If you’re going with the Managed Package, you don’t have a choice. Managed Packages require a Namespace. If you’re creating an Unmanaged Package, it is up to you! The benefit for using the Namespace would be that you won’t have to worry about anyone having conflicting API Names in their Org. If you choose to go without using a Namespace, the benefit for the Admin is that it really functions exactly as if they built it themselves.
Before adding a Namespace
After adding a Namespace
Creating your Package
Select New in the Packages section.
- Pick your Package’s Name
- Make sure you put in a very good Description for your Package, so any Admin can quickly recognize what your Package is doing. Don’t make another Admin’s life harder!
- Determine if you want to use a Configure Custom Link (Displays as a Configure link within Salesforce)
- Notify on Apex Error (enter the username of the person who should recieve an email if an exception occurs in Apex code that is not caught by the code)

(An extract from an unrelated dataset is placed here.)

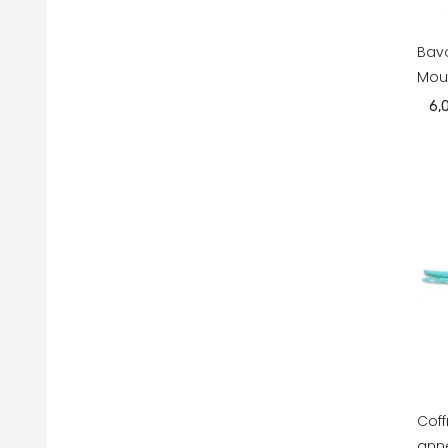
Bavo
Mou
6,
Cof
anne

- Decided if you want it to be Managed or Unmanaged
Add in your Components
This functions just like Building a Change Set. Select New and then you’ll go through and choose the Component Type that you want to add to your Package.
The dependencies will automatically populate for you.
Name your Version
When you’re ready, Select the Upload Button.
This will allow you to now choose a Version Name, Version Number. You can optionally add in Release Notes, Post Install Instructions, and a Description to be shown after installation. While the last three areas are optional, think about the Admins that will use your App and make sure you’re not leaving them in the dark on setting up and maintaining your Package/App.
You can optionally add Password protection to your package, require Features to be enabled, and Require Objects. I am not covering this in detail, because Salesforce automatically detects the required pieces that are apart of your package.
Select Upload… and we’re all done! Take a look at your Installation URL, you did it! You can pass this URL to anyone that you want. You could even look to get your Package added to the AppExchange!
If you ever want to remove your a Version from being available, just select the Deprecate button while clicked in on a Version. This allows you to make sure nobody can download an older Version of your Package.
Recap: Creating a Package sounds crazier than it really is. It is very simple to do and if you have an idea or solution that you think other Admins would benefit from, you can Package that up and share it with the Community! It is important to remember to use Best Practices with your Packages, and to make sure your have clear and clean Documentation in your Package for the Admins that will use it. Take the extra time to polish your solution. That means plenty of Descriptions and hopefully some Post Install Instructions!